Castro championed the Palestinian freedom struggle and became a friend of Yasser Arafat, leader of the Palestine Liberation Organization. Cuba offered the Palestinians military aid, while Palestinian students could be found at universities in Cuba.
“Cuba has always been a strong supporter of Palestinians in all realms: political, military, vocational training,” Mansour Tahboub, former acting director of the Arafat Foundation, recently told Al Jazeera. “The Cubans trained Palestinian cadres, and Fidel himself was a staunch advocate of the Palestinian quest for freedom and independence.”
Such active support was part of Cuba’s wider ambition to resist “imperialism,” seen most notably in its deployment of troops on behalf of leftist forces in Angola as well as its vocal denunciation of apartheid in South Africa when Western governments saw the white supremacist regime as a bulwark against communism.
But often Castro’s actions appeared to be an extension of Soviet policy. Cuba dispatched military personnel in 1973 to Syria — a Soviet ally — during the Yom Kippur War with Israel and would also get entangled on the losing side of Yemen’s civil war. The Soviet invasion of Afghanistan was a blow to Cuban policy in the Muslim world: The intervention was deeply unpopular in the region as well as among the countries of the Non-Aligned Movement; Castro’s largely muted acceptance of it diminished his Third Worldist chops.
Still, Castro’s embrace of the 1979 Iranian revolution — which began as a leftist revolt against U.S.-backed Shah Mohammad Reza Pahlavi and morphed into a religious takeover — won him enduring sympathy in the Islamic republic, no matter Havana’s avowed policy of state atheism.

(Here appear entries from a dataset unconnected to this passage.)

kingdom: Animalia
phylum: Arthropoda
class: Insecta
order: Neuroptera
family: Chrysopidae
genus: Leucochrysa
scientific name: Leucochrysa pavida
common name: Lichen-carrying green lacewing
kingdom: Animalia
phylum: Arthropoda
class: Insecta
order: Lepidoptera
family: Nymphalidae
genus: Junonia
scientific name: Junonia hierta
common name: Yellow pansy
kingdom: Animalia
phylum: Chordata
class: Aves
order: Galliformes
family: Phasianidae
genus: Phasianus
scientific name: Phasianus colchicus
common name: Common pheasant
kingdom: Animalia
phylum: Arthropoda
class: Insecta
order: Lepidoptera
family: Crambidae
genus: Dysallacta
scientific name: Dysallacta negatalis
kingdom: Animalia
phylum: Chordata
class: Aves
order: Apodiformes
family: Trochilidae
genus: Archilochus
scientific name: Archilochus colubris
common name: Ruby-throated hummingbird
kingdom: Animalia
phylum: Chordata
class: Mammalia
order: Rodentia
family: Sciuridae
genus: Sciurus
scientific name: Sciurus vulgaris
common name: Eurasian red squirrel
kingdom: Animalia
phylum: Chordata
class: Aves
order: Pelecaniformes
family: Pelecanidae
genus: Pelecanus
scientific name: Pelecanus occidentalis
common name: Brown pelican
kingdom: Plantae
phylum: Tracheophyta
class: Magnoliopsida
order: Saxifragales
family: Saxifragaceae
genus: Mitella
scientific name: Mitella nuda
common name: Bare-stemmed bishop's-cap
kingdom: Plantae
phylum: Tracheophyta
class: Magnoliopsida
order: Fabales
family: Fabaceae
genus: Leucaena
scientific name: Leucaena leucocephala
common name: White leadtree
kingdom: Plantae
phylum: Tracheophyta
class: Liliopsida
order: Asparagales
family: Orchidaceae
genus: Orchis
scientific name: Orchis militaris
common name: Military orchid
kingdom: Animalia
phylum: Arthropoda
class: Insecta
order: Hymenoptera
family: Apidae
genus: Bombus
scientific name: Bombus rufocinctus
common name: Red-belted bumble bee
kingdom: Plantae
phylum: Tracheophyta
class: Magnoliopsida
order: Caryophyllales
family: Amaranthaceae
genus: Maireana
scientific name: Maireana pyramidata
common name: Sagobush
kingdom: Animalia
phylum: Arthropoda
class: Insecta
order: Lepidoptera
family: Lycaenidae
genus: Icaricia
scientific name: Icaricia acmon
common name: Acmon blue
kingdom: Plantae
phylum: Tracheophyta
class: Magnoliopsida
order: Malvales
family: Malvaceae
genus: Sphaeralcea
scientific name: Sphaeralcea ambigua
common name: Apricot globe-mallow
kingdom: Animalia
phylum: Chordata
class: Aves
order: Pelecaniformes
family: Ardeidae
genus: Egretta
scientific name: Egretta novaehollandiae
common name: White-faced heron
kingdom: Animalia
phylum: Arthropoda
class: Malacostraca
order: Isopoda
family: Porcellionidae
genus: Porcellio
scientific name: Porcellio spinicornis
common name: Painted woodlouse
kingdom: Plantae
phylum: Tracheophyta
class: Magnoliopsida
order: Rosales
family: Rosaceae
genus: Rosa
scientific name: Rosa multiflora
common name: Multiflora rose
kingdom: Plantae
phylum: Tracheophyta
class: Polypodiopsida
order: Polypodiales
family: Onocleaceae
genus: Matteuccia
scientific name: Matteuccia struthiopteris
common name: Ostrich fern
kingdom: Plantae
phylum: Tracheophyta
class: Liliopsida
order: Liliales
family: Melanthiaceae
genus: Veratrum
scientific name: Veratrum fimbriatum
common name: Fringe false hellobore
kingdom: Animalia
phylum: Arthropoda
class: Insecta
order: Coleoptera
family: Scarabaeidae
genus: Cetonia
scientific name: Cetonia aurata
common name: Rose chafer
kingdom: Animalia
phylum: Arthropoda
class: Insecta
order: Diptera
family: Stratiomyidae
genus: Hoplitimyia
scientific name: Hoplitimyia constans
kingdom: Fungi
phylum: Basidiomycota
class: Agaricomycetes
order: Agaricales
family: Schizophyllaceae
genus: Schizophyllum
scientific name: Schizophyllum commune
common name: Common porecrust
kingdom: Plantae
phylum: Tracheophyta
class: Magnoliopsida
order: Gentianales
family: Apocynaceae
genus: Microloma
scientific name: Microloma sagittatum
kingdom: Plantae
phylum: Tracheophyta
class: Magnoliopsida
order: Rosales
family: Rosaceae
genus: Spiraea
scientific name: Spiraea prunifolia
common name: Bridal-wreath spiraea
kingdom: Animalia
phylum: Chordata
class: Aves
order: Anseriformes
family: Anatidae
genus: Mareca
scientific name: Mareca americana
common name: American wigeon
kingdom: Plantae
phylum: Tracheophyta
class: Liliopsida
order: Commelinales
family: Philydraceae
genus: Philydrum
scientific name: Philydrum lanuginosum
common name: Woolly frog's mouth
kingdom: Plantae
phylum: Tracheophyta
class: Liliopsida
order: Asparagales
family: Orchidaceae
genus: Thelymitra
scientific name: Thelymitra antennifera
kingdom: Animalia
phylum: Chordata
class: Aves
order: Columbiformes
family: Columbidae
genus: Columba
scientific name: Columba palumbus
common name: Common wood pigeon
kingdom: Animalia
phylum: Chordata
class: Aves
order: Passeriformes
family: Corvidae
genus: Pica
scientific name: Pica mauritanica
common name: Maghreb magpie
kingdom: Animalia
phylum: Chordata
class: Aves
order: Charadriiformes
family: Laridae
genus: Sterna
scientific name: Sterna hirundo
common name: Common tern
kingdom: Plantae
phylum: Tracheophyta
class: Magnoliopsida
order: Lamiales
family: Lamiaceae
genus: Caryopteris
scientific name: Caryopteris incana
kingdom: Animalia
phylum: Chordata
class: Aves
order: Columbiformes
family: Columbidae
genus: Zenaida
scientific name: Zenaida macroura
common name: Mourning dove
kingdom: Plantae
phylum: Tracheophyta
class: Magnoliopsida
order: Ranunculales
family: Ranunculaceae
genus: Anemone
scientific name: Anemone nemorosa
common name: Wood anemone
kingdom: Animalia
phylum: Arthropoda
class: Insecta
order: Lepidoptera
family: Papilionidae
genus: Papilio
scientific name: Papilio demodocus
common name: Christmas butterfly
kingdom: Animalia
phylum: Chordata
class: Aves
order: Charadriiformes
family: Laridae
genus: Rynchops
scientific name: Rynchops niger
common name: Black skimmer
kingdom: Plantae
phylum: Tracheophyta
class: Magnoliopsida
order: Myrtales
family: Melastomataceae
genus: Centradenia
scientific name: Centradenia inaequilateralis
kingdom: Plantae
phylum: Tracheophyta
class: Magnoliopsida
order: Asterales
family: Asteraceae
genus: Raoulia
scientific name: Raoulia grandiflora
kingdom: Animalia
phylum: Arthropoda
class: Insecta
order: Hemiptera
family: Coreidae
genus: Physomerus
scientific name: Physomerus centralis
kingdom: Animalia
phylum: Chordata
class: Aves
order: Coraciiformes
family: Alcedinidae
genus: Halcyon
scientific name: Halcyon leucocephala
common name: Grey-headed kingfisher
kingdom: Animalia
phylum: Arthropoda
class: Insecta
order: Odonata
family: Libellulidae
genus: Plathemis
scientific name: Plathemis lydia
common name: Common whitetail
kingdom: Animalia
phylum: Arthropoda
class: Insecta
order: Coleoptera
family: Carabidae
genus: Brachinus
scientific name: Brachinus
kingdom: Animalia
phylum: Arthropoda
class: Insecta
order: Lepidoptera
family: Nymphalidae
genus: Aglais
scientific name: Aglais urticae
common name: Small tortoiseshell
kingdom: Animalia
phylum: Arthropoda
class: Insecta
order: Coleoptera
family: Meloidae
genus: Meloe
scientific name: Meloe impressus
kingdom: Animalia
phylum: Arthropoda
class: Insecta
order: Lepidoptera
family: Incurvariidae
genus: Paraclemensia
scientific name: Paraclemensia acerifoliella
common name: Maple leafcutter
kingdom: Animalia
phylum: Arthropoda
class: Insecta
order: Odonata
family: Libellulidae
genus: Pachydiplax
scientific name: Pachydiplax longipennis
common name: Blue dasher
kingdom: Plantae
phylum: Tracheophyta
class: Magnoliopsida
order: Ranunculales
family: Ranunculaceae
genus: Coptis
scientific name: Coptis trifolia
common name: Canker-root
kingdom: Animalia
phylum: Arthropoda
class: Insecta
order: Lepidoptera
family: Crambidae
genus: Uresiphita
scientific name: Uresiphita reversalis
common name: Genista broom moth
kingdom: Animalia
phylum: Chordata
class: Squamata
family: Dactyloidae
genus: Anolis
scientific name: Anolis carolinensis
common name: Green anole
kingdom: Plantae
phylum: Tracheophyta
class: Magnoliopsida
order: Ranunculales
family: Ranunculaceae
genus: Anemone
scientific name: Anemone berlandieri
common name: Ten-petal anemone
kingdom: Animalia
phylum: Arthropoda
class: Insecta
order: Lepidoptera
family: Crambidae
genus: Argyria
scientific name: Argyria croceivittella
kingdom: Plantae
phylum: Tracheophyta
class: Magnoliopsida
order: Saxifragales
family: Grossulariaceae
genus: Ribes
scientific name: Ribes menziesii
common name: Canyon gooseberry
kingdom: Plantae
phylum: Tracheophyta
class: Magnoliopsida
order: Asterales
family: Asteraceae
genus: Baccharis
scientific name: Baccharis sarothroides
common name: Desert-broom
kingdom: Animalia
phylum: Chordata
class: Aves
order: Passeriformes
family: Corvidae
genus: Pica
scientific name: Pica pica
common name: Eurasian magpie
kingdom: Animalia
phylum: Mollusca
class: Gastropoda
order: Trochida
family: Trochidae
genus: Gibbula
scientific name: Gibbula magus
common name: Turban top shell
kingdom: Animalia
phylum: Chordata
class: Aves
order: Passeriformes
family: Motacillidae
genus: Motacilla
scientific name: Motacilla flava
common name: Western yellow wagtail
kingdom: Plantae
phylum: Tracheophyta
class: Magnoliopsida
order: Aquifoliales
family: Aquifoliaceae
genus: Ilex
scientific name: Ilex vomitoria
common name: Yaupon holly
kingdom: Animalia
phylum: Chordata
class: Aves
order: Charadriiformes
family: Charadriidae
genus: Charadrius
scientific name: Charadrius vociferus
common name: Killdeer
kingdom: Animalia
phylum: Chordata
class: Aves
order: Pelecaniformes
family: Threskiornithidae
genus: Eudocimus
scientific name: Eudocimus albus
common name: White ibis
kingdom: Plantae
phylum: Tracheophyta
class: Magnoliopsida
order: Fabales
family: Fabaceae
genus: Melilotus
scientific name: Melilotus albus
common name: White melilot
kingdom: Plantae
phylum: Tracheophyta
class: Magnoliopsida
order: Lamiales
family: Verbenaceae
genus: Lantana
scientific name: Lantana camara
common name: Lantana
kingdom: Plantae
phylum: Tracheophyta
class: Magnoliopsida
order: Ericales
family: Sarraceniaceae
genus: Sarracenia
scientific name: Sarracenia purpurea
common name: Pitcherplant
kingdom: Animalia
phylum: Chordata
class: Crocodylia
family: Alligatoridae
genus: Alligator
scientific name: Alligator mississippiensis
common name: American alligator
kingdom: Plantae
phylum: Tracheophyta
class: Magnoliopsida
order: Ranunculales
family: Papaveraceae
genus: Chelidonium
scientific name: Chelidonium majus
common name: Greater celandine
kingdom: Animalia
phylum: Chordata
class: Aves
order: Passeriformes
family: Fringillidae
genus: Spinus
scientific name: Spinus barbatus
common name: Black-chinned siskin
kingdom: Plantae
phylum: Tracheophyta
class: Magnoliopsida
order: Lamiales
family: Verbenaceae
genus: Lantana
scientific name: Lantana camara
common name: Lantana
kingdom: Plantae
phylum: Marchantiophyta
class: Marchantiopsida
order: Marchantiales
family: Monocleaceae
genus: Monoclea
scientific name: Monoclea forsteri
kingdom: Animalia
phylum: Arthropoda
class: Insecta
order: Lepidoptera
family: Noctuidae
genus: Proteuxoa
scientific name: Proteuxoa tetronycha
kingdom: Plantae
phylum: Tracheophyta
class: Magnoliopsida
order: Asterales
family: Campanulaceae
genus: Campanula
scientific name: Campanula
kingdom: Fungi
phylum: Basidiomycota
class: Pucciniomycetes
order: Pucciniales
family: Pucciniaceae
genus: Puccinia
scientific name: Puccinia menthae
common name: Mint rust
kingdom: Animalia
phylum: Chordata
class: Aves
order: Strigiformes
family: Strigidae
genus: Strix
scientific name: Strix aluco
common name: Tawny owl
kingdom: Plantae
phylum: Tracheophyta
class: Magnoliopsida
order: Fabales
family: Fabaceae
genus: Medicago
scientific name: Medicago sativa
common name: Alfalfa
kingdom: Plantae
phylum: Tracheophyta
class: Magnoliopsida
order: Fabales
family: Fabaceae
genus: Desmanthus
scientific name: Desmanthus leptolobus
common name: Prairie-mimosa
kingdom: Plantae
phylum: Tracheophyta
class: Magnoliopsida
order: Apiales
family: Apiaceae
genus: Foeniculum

In 2001, Castro’s first visit to Iran had the pageantry of a VIP head of state and the star power of a major celebrity. “Fidel! Fidel!” chanted huge crowds at Tehran University, whose students were too young to remember Castro in his prime. He drew cheers at each mention of Iran’s 1979 Islamic revolution, and took every opportunity to jab the United States. “The imperialist king,” he said in a university ceremony to receive an honorary degree.
“As you have witnessed, the Islamic Revolution has always sided with Cuba in its conflict with the United States, since we believe that your struggle is a just one,” Iran’s supreme leader, Ayatollah Ali Khamenei, said at the time. “The secret of the resistance of our revolution against the pressure exerted on us by the global arrogance” — i.e., the United States — “is the strong belief of our people, who adhere to Islam and its principles and values.”
But the shifting political landscape of the Middle East and the end of the Cold War led to Castro’s increasing irrelevance. When Arab politics were defined by a brand of secular and socialist nationalism, a Cuba backed by billions of dollars in Soviet aid could find ways of exerting influence. Shorn of Moscow’s largesse and facing a region convulsed by sectarian conflicts, it had less to say.
“In general, you have a sense that Cuban foreign policy became confused about the Middle East after the initial heyday of the 1960s and 1970s,” wrote Middle East historian Juan Cole. “When postcolonialism, Third Worldism and anti-imperialism were keynotes, Cuba had foreign policy successes. But the rise of Muslim fundamentalism as a revolutionary force was unwelcome in Havana.”
With reporting from Brian Murphy in Washington.